Evaluate $\binom{m}{i} - \binom{m}{1}\binom {m-1}{ i} + \binom{m}{2}\binom{m - 2}{i} - \ldots + (-1)^{m-i} \binom{m}{m-i}\binom{ i }{i} $ Evaluate the expression
$$\binom{m}{i} - \binom{m}{1}\binom {m-1}{ i} + \binom{m}{2}\binom{m - 2}{i}  - \ldots +  (-1)^{m-i} \binom{m}{m-i}\binom{ i }{i} $$
I'm really stumped about trying to get anything meaningful out of this.
For some context I am trying to find the determinant of a matrix consisting of binomial coefficients, and have been given the hint "it may be helpful to evaluate [above expression]".
 A: Hint: Each term is of the form $\binom{m}{k}\binom{m-k}{i}$ where $k \leq m-i$. But this can be rewritten as 
\begin{align}
\binom{m}{k}\binom{m-k}{i}
&=\frac{m!}{k!(m-k)!}\frac{(m-k)!}{i!(m-k-i)!}\\
&=\frac{m!}{k!\,i!\,(m-k-i)!}\\
&=\frac{m!}{i!(m-i)!}\frac{(m-i)!}{k!(m-k-i)!}=\binom{m}{i}\binom{m-i}{k}.
\end{align}
Consequently we can factor $\binom{m}{i}$ from the original series to get
$$\binom{m}{i}\left[\binom{m-i}{0}-\binom{m-i}{1}+\cdots+(-1)^{m-i}\binom{m-i}{m-i}\right].$$ So in this case we can eliminate the products of binomial coefficients, leaving a series which is hopefully more manageable.
A: Here’s a combinatorial version Semiclassical’s computational argument.
You have a box of white balls numbered $1$ through $n$. For some $r$ such that $0\le r\le m-i$ you pick $r$ of the balls and coler them red, and then you pick $i$ of the remaining white balls and color them blue; for a given value of $r$ there are $\binom{m}r\binom{m-r}i$ possible outcomes.
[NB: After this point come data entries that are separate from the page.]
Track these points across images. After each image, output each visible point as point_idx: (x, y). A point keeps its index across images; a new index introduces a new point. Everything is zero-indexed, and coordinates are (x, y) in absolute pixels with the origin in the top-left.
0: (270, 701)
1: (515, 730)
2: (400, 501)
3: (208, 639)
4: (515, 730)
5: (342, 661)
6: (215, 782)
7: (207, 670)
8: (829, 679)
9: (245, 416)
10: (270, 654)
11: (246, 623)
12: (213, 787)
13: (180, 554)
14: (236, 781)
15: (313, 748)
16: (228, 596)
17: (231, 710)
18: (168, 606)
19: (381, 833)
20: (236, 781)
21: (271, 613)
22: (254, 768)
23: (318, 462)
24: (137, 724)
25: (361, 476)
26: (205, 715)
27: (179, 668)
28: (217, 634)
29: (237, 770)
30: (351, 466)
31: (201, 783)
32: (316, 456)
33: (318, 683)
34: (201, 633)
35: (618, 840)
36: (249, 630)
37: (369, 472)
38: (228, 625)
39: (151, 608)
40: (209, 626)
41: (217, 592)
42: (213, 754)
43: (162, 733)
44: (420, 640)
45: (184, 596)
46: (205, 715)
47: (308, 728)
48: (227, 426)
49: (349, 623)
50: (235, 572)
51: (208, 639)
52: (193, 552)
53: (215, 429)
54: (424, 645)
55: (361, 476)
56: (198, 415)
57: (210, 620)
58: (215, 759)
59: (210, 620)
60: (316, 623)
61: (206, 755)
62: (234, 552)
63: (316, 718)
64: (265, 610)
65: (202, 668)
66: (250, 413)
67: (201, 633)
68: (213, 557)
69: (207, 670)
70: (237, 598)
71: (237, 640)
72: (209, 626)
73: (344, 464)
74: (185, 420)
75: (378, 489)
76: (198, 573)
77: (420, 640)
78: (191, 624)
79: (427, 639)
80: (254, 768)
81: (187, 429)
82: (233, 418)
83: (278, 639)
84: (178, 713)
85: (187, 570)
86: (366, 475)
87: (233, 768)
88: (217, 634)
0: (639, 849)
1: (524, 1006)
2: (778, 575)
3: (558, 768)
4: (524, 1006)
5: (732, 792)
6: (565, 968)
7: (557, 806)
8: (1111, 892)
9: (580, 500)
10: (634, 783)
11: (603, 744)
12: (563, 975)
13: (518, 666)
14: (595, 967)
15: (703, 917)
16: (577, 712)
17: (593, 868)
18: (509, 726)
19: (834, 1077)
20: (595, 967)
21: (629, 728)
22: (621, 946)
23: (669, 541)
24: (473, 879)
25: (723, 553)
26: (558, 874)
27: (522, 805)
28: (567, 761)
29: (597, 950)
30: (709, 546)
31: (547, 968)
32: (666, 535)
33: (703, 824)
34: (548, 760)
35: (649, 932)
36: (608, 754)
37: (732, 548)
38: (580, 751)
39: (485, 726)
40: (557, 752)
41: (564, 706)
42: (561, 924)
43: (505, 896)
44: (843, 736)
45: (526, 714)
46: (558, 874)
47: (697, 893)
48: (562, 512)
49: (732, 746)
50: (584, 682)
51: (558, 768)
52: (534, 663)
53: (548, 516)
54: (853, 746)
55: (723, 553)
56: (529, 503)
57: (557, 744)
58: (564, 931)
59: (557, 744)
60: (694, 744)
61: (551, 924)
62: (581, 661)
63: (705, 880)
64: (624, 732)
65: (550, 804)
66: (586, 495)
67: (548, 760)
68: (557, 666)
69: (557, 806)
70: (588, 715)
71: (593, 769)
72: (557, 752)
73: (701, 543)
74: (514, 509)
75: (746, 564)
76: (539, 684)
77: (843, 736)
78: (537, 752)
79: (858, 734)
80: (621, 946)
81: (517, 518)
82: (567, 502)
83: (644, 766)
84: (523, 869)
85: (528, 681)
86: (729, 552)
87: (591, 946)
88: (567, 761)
Your expression is
$$\sum_{r=0}^{m-i}(-1)^r\binom{m}r\binom{m-r}i\;;\tag{1}$$
clearly this is the number of outcomes with an even number of red balls minus the number of outcomes with an odd number of red balls.
Every outcome has exactly $i$ blue balls. Let $\mathscr{I}$ be the family of all sets of $i$ balls from the box. For each $I\in\mathscr{I}$ and $r$ such that $0\le r\le m-i$ there are $\binom{m-i}r$ outcomes having $r$ red balls and $I$ as its set of blue balls. The contribution of these outcomes to $(1)$ is
$$\sum_{r=0}^{m-i}(-1)^r\binom{m-i}r\;,\tag{2}$$
and $|\mathscr{I}|=\binom{m}i$, so
$$\sum_{r=0}^{m-i}(-1)^r\binom{m}r\binom{m-r}i=\binom{m}i\sum_{r=0}^{m-i}(-1)^r\binom{m-i}r\;.$$
Finally, $(2)$ is the number of even-sized subsets of $[m-i]$ minus the number of odd-sized subsets of $[m-i]$, and it’s well known that this is $0$ unless $m=i$, in which case it’s $1$. Thus,
$$\sum_{r=0}^{m-i}(-1)^r\binom{m}r\binom{m-r}i=\begin{cases}
1,&\text{if }i=m\\
0,&\text{otherwise}\;.
\end{cases}$$